> _WHAT TO WORK ON_
Each record must be output exactly and in full.

> _RECORDS SUPPLIED_

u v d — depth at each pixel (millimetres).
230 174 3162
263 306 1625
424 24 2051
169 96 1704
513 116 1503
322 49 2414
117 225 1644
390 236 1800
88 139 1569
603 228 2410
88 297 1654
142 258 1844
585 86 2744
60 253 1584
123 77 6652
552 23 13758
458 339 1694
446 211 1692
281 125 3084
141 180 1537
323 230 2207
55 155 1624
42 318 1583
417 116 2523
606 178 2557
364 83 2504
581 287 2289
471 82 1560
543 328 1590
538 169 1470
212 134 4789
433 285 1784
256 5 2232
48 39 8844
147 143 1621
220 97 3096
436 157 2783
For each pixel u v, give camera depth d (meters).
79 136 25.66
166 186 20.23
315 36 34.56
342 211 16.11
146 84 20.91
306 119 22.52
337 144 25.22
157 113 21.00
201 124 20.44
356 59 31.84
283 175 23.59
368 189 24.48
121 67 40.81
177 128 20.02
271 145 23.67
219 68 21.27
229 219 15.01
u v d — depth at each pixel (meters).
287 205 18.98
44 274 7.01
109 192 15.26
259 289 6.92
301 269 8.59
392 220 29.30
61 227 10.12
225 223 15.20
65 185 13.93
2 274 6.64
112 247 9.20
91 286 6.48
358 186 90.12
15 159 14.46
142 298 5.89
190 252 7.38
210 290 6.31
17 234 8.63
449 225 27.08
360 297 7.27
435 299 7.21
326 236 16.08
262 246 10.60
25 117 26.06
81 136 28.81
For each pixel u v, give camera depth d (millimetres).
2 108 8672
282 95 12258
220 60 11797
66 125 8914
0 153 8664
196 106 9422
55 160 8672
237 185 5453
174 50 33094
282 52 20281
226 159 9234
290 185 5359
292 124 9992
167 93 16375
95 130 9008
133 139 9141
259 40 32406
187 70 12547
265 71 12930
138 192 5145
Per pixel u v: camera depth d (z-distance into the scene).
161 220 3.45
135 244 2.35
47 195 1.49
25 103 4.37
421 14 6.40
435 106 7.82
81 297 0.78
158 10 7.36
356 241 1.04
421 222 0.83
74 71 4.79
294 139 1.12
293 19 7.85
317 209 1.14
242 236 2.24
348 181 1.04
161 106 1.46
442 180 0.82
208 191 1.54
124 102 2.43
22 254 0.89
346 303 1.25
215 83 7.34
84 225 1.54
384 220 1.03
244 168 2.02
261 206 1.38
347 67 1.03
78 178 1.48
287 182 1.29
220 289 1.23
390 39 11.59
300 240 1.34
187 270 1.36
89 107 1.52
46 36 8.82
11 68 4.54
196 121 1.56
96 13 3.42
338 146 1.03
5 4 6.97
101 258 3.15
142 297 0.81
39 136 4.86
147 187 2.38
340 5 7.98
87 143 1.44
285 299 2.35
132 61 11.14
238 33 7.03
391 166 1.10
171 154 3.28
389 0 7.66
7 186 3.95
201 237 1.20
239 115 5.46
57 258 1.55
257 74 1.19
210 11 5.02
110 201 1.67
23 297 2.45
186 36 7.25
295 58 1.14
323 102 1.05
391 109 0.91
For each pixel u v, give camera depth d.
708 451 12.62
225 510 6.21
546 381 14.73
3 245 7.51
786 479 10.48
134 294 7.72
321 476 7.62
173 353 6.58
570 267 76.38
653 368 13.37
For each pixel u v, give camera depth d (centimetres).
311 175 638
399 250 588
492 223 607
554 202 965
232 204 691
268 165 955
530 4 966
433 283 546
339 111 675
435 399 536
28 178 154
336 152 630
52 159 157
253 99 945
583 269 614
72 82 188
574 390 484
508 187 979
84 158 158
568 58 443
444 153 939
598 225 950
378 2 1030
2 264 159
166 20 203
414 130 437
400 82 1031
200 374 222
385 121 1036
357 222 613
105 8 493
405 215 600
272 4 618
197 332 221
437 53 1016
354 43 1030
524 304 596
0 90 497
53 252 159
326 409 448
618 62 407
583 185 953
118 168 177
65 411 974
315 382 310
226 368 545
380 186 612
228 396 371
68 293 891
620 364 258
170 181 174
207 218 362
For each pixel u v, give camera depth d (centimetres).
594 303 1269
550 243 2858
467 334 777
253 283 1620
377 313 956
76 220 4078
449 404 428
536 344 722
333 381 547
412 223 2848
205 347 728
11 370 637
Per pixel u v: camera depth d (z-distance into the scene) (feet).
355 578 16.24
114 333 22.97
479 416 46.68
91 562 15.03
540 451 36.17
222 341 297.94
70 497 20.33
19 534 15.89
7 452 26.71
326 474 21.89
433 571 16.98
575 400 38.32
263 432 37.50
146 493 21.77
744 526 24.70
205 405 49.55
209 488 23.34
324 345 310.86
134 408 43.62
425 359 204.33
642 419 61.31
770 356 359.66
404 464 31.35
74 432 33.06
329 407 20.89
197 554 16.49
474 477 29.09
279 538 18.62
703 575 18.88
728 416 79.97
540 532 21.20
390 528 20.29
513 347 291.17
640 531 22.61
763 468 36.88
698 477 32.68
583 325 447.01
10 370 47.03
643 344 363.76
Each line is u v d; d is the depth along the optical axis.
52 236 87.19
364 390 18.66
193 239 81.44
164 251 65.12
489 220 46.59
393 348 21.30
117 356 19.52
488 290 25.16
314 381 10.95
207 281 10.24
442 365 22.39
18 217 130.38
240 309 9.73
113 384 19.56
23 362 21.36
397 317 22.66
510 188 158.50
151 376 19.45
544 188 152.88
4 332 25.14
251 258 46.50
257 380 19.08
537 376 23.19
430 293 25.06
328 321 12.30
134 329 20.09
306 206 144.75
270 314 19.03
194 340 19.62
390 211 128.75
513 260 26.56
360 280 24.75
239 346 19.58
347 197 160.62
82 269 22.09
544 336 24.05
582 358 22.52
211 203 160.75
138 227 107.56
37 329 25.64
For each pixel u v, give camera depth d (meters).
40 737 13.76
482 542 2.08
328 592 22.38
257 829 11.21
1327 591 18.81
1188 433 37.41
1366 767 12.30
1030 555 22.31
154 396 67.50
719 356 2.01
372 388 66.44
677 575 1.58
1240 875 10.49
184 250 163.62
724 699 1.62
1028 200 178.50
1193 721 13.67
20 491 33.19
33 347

> _SOLUTION TO THE EXERCISE_
u v d — depth at each pixel (millimetres).
230 174 3162
263 306 1625
424 24 2051
169 96 1704
513 116 1503
322 49 2414
117 225 1644
390 236 1800
88 139 1569
603 228 2410
88 297 1654
142 258 1844
585 86 2744
60 253 1584
123 77 6652
552 23 13758
458 339 1694
446 211 1692
281 125 3084
141 180 1537
323 230 2207
55 155 1624
42 318 1583
417 116 2523
606 178 2557
364 83 2504
581 287 2289
471 82 1560
543 328 1590
538 169 1470
212 134 4789
433 285 1784
256 5 2232
48 39 8844
147 143 1621
220 97 3096
436 157 2783
For each pixel u v, give camera depth d (meters).
79 136 25.66
166 186 20.23
315 36 34.56
342 211 16.11
146 84 20.91
306 119 22.52
337 144 25.22
157 113 21.00
201 124 20.44
356 59 31.84
283 175 23.59
368 189 24.48
121 67 40.81
177 128 20.02
271 145 23.67
219 68 21.27
229 219 15.01
u v d — depth at each pixel (meters).
287 205 18.98
44 274 7.01
109 192 15.26
259 289 6.92
301 269 8.59
392 220 29.30
61 227 10.12
225 223 15.20
65 185 13.93
2 274 6.64
112 247 9.20
91 286 6.48
358 186 90.12
15 159 14.46
142 298 5.89
190 252 7.38
210 290 6.31
17 234 8.63
449 225 27.08
360 297 7.27
435 299 7.21
326 236 16.08
262 246 10.60
25 117 26.06
81 136 28.81
For each pixel u v, give camera depth d (millimetres).
2 108 8672
282 95 12258
220 60 11797
66 125 8914
0 153 8664
196 106 9422
55 160 8672
237 185 5453
174 50 33094
282 52 20281
226 159 9234
290 185 5359
292 124 9992
167 93 16375
95 130 9008
133 139 9141
259 40 32406
187 70 12547
265 71 12930
138 192 5145
Per pixel u v: camera depth d (z-distance into the scene).
161 220 3.45
135 244 2.35
47 195 1.49
25 103 4.37
421 14 6.40
435 106 7.82
81 297 0.78
158 10 7.36
356 241 1.04
421 222 0.83
74 71 4.79
294 139 1.12
293 19 7.85
317 209 1.14
242 236 2.24
348 181 1.04
161 106 1.46
442 180 0.82
208 191 1.54
124 102 2.43
22 254 0.89
346 303 1.25
215 83 7.34
84 225 1.54
384 220 1.03
244 168 2.02
261 206 1.38
347 67 1.03
78 178 1.48
287 182 1.29
220 289 1.23
390 39 11.59
300 240 1.34
187 270 1.36
89 107 1.52
46 36 8.82
11 68 4.54
196 121 1.56
96 13 3.42
338 146 1.03
5 4 6.97
101 258 3.15
142 297 0.81
39 136 4.86
147 187 2.38
340 5 7.98
87 143 1.44
285 299 2.35
132 61 11.14
238 33 7.03
391 166 1.10
171 154 3.28
389 0 7.66
7 186 3.95
201 237 1.20
239 115 5.46
57 258 1.55
257 74 1.19
210 11 5.02
110 201 1.67
23 297 2.45
186 36 7.25
295 58 1.14
323 102 1.05
391 109 0.91
For each pixel u v, give camera depth d.
708 451 12.62
225 510 6.21
546 381 14.73
3 245 7.51
786 479 10.48
134 294 7.72
321 476 7.62
173 353 6.58
570 267 76.38
653 368 13.37
For each pixel u v, give camera depth d (centimetres).
311 175 638
399 250 588
492 223 607
554 202 965
232 204 691
268 165 955
530 4 966
433 283 546
339 111 675
435 399 536
28 178 154
336 152 630
52 159 157
253 99 945
583 269 614
72 82 188
574 390 484
508 187 979
84 158 158
568 58 443
444 153 939
598 225 950
378 2 1030
2 264 159
166 20 203
414 130 437
400 82 1031
200 374 222
385 121 1036
357 222 613
105 8 493
405 215 600
272 4 618
197 332 221
437 53 1016
354 43 1030
524 304 596
0 90 497
53 252 159
326 409 448
618 62 407
583 185 953
118 168 177
65 411 974
315 382 310
226 368 545
380 186 612
228 396 371
68 293 891
620 364 258
170 181 174
207 218 362
For each pixel u v, give camera depth d (centimetres).
594 303 1269
550 243 2858
467 334 777
253 283 1620
377 313 956
76 220 4078
449 404 428
536 344 722
333 381 547
412 223 2848
205 347 728
11 370 637
Per pixel u v: camera depth d (z-distance into the scene) (feet).
355 578 16.24
114 333 22.97
479 416 46.68
91 562 15.03
540 451 36.17
222 341 297.94
70 497 20.33
19 534 15.89
7 452 26.71
326 474 21.89
433 571 16.98
575 400 38.32
263 432 37.50
146 493 21.77
744 526 24.70
205 405 49.55
209 488 23.34
324 345 310.86
134 408 43.62
425 359 204.33
642 419 61.31
770 356 359.66
404 464 31.35
74 432 33.06
329 407 20.89
197 554 16.49
474 477 29.09
279 538 18.62
703 575 18.88
728 416 79.97
540 532 21.20
390 528 20.29
513 347 291.17
640 531 22.61
763 468 36.88
698 477 32.68
583 325 447.01
10 370 47.03
643 344 363.76
Each line is u v d; d is the depth along the optical axis.
52 236 87.19
364 390 18.66
193 239 81.44
164 251 65.12
489 220 46.59
393 348 21.30
117 356 19.52
488 290 25.16
314 381 10.95
207 281 10.24
442 365 22.39
18 217 130.38
240 309 9.73
113 384 19.56
23 362 21.36
397 317 22.66
510 188 158.50
151 376 19.45
544 188 152.88
4 332 25.14
251 258 46.50
257 380 19.08
537 376 23.19
430 293 25.06
328 321 12.30
134 329 20.09
306 206 144.75
270 314 19.03
194 340 19.62
390 211 128.75
513 260 26.56
360 280 24.75
239 346 19.58
347 197 160.62
82 269 22.09
544 336 24.05
582 358 22.52
211 203 160.75
138 227 107.56
37 329 25.64
For each pixel u v, give camera depth d (meters).
40 737 13.76
482 542 2.08
328 592 22.38
257 829 11.21
1327 591 18.81
1188 433 37.41
1366 767 12.30
1030 555 22.31
154 396 67.50
719 356 2.01
372 388 66.44
677 575 1.58
1240 875 10.49
184 250 163.62
724 699 1.62
1028 200 178.50
1193 721 13.67
20 491 33.19
33 347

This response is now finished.